_Instruction_: Each line below must be set down exactly; omit any image you find.

_Supplied records_:
----

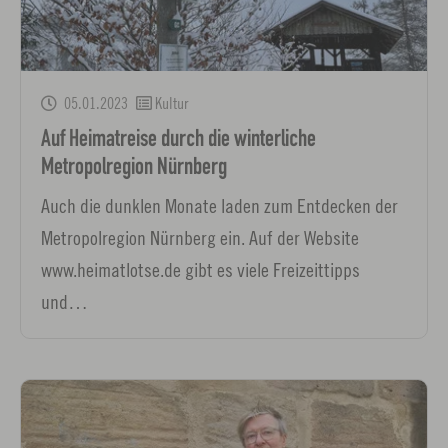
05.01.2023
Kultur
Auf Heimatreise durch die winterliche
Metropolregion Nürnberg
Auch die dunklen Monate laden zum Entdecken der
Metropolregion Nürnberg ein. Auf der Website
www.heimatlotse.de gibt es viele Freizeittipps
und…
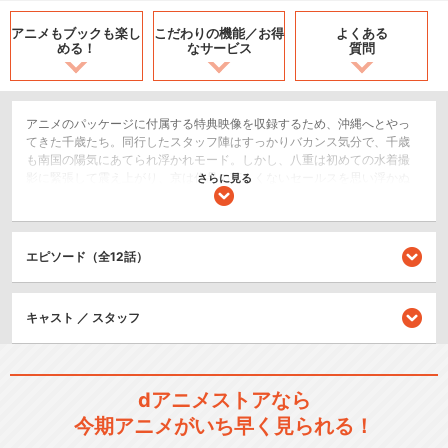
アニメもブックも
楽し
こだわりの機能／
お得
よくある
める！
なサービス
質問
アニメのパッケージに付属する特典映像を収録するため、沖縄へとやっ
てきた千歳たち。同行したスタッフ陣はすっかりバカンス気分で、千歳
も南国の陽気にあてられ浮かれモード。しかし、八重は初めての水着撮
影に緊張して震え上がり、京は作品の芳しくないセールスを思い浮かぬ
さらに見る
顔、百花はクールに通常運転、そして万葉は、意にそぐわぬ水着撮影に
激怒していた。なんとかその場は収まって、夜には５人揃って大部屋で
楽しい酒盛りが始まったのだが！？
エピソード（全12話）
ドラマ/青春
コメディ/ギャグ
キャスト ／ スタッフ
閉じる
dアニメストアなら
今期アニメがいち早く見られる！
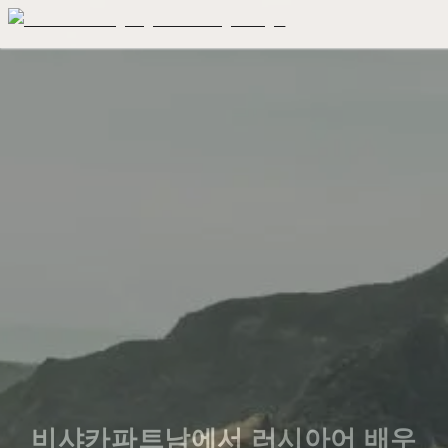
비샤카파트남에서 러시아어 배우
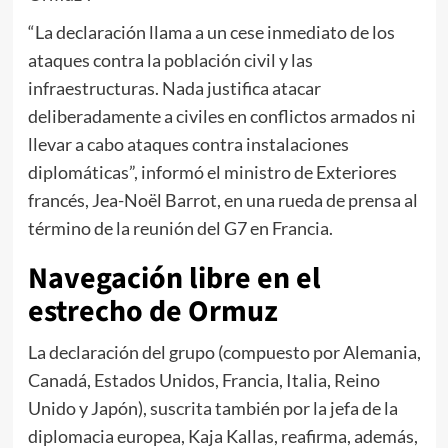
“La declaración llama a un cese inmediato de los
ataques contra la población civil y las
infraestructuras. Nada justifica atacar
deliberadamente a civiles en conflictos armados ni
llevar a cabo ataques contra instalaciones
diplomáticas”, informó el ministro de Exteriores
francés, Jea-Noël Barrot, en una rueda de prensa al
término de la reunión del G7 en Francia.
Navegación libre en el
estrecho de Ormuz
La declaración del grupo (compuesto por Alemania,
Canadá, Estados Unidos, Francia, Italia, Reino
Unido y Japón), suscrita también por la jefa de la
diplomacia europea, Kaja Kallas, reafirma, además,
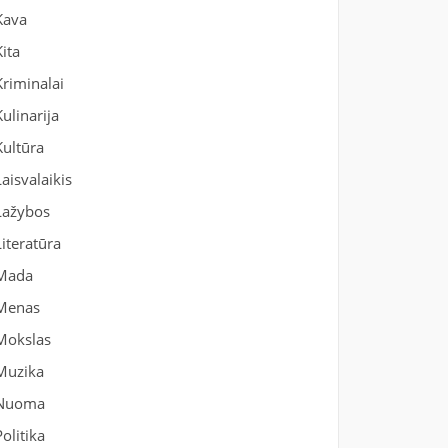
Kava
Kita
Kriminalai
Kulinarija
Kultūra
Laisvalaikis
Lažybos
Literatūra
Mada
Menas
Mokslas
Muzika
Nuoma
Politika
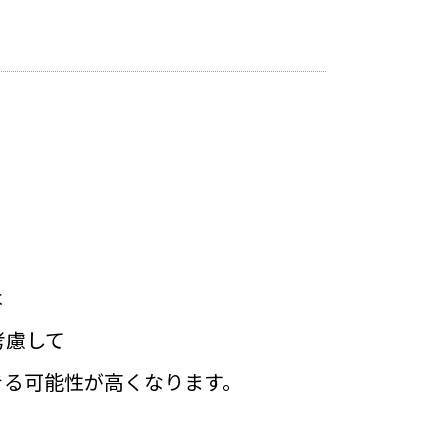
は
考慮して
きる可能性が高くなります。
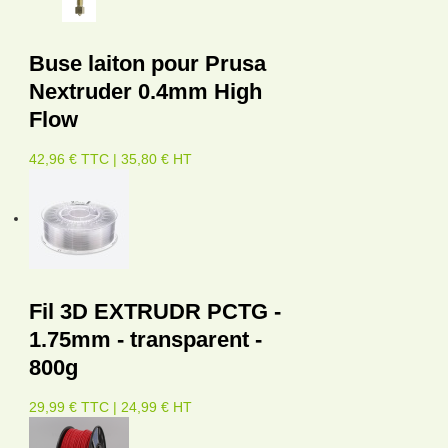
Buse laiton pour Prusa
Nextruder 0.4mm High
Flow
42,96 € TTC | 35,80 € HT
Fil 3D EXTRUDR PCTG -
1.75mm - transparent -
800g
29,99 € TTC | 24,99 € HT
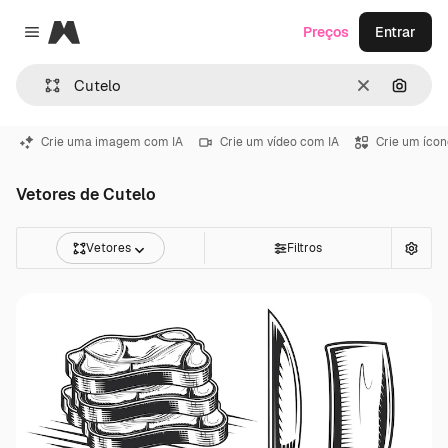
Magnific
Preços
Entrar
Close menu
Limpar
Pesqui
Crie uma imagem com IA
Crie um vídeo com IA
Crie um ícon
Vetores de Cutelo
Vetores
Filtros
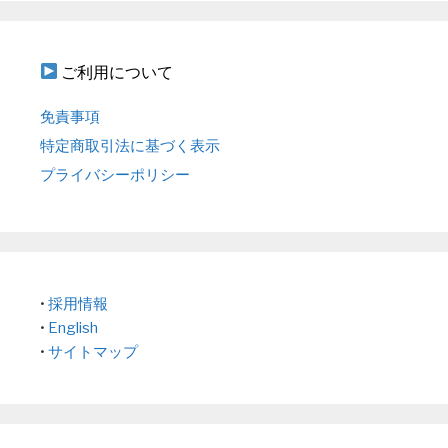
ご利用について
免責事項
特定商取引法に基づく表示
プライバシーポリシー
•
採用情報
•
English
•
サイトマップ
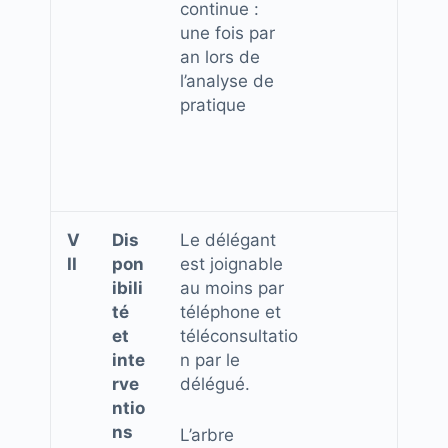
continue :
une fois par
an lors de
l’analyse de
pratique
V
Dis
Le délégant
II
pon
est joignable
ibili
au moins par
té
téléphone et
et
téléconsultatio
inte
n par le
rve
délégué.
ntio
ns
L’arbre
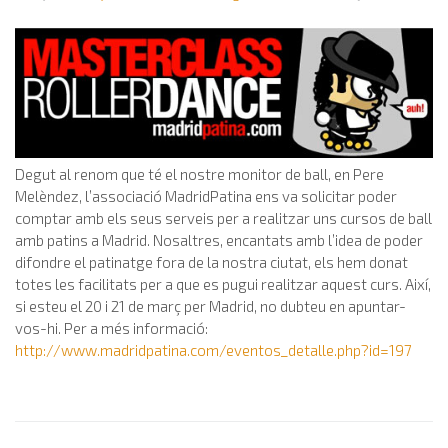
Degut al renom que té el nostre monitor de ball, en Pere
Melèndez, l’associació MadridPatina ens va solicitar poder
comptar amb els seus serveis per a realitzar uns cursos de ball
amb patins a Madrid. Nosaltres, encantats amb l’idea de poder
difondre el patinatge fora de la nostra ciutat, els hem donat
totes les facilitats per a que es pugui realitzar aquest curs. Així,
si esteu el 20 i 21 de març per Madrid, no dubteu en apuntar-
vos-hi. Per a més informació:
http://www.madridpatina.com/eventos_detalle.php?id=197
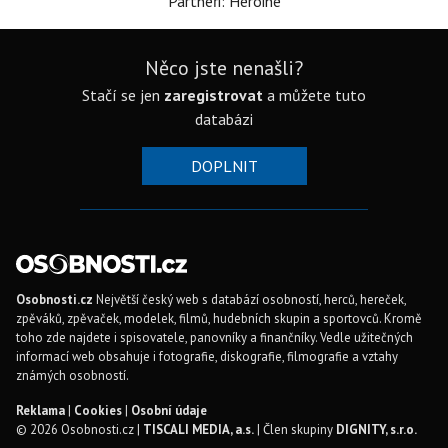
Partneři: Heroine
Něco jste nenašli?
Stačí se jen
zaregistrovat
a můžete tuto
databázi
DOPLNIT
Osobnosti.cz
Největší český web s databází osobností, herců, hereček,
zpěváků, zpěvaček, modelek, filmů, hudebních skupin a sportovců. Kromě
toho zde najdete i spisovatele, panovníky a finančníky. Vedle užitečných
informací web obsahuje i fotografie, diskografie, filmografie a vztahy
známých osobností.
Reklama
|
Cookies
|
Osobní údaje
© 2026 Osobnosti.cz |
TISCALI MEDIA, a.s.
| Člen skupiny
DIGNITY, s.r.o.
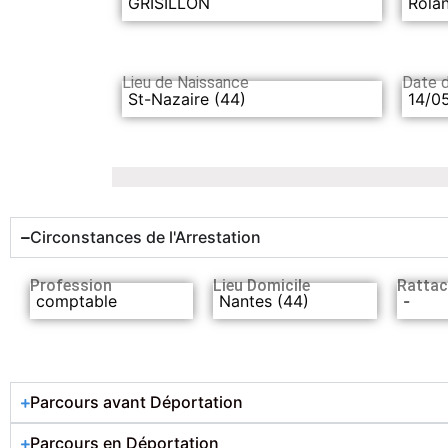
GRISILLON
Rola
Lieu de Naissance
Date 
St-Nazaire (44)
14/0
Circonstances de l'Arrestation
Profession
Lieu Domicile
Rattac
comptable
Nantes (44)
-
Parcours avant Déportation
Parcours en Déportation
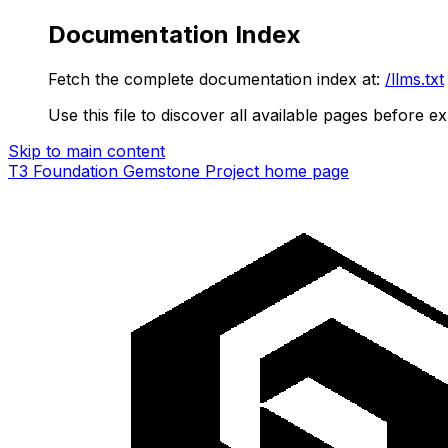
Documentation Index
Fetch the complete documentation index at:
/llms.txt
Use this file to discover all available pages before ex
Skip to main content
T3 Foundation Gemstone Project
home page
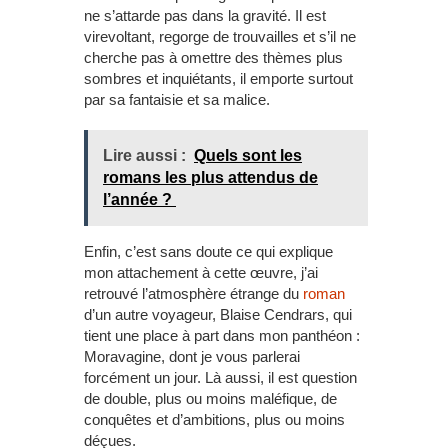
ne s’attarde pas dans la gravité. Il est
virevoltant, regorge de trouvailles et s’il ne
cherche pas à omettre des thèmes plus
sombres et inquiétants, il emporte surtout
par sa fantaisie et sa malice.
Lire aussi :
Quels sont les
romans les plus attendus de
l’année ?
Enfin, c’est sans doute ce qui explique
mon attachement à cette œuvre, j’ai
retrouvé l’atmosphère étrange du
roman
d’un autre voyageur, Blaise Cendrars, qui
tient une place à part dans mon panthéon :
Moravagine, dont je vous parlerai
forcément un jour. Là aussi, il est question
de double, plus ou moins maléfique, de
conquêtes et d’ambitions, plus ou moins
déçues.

----

_Written solution_:
05.01.2023
Kultur
Auf Heimatreise durch die winterliche
Metropolregion Nürnberg
Auch die dunklen Monate laden zum Entdecken der
Metropolregion Nürnberg ein. Auf der Website
www.heimatlotse.de gibt es viele Freizeittipps
und…
アニメもブックも
楽し
こだわりの機能／
お得
よくある
める！
なサービス
質問
アニメのパッケージに付属する特典映像を収録するため、沖縄へとやっ
てきた千歳たち。同行したスタッフ陣はすっかりバカンス気分で、千歳
も南国の陽気にあてられ浮かれモード。しかし、八重は初めての水着撮
影に緊張して震え上がり、京は作品の芳しくないセールスを思い浮かぬ
さらに見る
顔、百花はクールに通常運転、そして万葉は、意にそぐわぬ水着撮影に
激怒していた。なんとかその場は収まって、夜には５人揃って大部屋で
楽しい酒盛りが始まったのだが！？
エピソード（全12話）
ドラマ/青春
コメディ/ギャグ
キャスト ／ スタッフ
閉じる
dアニメストアなら
今期アニメがいち早く見られる！
비샤카파트남에서 러시아어 배우
“La declaración llama a un cese inmediato de los
ataques contra la población civil y las
infraestructuras. Nada justifica atacar
deliberadamente a civiles en conflictos armados ni
llevar a cabo ataques contra instalaciones
diplomáticas”, informó el ministro de Exteriores
francés, Jea-Noël Barrot, en una rueda de prensa al
término de la reunión del G7 en Francia.
Navegación libre en el
estrecho de Ormuz
La declaración del grupo (compuesto por Alemania,
Canadá, Estados Unidos, Francia, Italia, Reino
Unido y Japón), suscrita también por la jefa de la
diplomacia europea, Kaja Kallas, reafirma, además,
Kava
Kita
Kriminalai
Kulinarija
Kultūra
Laisvalaikis
Lažybos
Literatūra
Mada
Menas
Mokslas
Muzika
Nuoma
Politika
は
考慮して
きる可能性が高くなります。
Buse laiton pour Prusa
Nextruder 0.4mm High
Flow
42,96 € TTC | 35,80 € HT
Fil 3D EXTRUDR PCTG -
1.75mm - transparent -
800g
29,99 € TTC | 24,99 € HT
Magnific
Preços
Entrar
Close menu
Limpar
Pesqui
Crie uma imagem com IA
Crie um vídeo com IA
Crie um ícon
Vetores de Cutelo
Vetores
Filtros
ご利用について
免責事項
特定商取引法に基づく表示
プライバシーポリシー
•
採用情報
•
English
•
サイトマップ
continue :
une fois par
an lors de
l’analyse de
pratique
V
Dis
Le délégant
II
pon
est joignable
ibili
au moins par
té
téléphone et
et
téléconsultatio
inte
n par le
rve
délégué.
ntio
ns
L’arbre
Degut al renom que té el nostre monitor de ball, en Pere
Melèndez, l’associació MadridPatina ens va solicitar poder
comptar amb els seus serveis per a realitzar uns cursos de ball
amb patins a Madrid. Nosaltres, encantats amb l’idea de poder
difondre el patinatge fora de la nostra ciutat, els hem donat
totes les facilitats per a que es pugui realitzar aquest curs. Així,
si esteu el 20 i 21 de març per Madrid, no dubteu en apuntar-
vos-hi. Per a més informació:
http://www.madridpatina.com/eventos_detalle.php?id=197
Partneři: Heroine
Něco jste nenašli?
Stačí se jen
zaregistrovat
a můžete tuto
databázi
DOPLNIT
Osobnosti.cz
Největší český web s databází osobností, herců, hereček,
zpěváků, zpěvaček, modelek, filmů, hudebních skupin a sportovců. Kromě
toho zde najdete i spisovatele, panovníky a finančníky. Vedle užitečných
informací web obsahuje i fotografie, diskografie, filmografie a vztahy
známých osobností.
Reklama
|
Cookies
|
Osobní údaje
© 2026 Osobnosti.cz |
TISCALI MEDIA, a.s.
| Člen skupiny
DIGNITY, s.r.o.
GRISILLON
Rola
Lieu de Naissance
Date 
St-Nazaire (44)
14/0
Circonstances de l'Arrestation
Profession
Lieu Domicile
Rattac
comptable
Nantes (44)
-
Parcours avant Déportation
Parcours en Déportation
Documentation Index
Fetch the complete documentation index at:
/llms.txt
Use this file to discover all available pages before ex
Skip to main content
T3 Foundation Gemstone Project
home page
ne s’attarde pas dans la gravité. Il est
virevoltant, regorge de trouvailles et s’il ne
cherche pas à omettre des thèmes plus
sombres et inquiétants, il emporte surtout
par sa fantaisie et sa malice.
Lire aussi :
Quels sont les
romans les plus attendus de
l’année ?
Enfin, c’est sans doute ce qui explique
mon attachement à cette œuvre, j’ai
retrouvé l’atmosphère étrange du
roman
d’un autre voyageur, Blaise Cendrars, qui
tient une place à part dans mon panthéon :
Moravagine, dont je vous parlerai
forcément un jour. Là aussi, il est question
de double, plus ou moins maléfique, de
conquêtes et d’ambitions, plus ou moins
déçues.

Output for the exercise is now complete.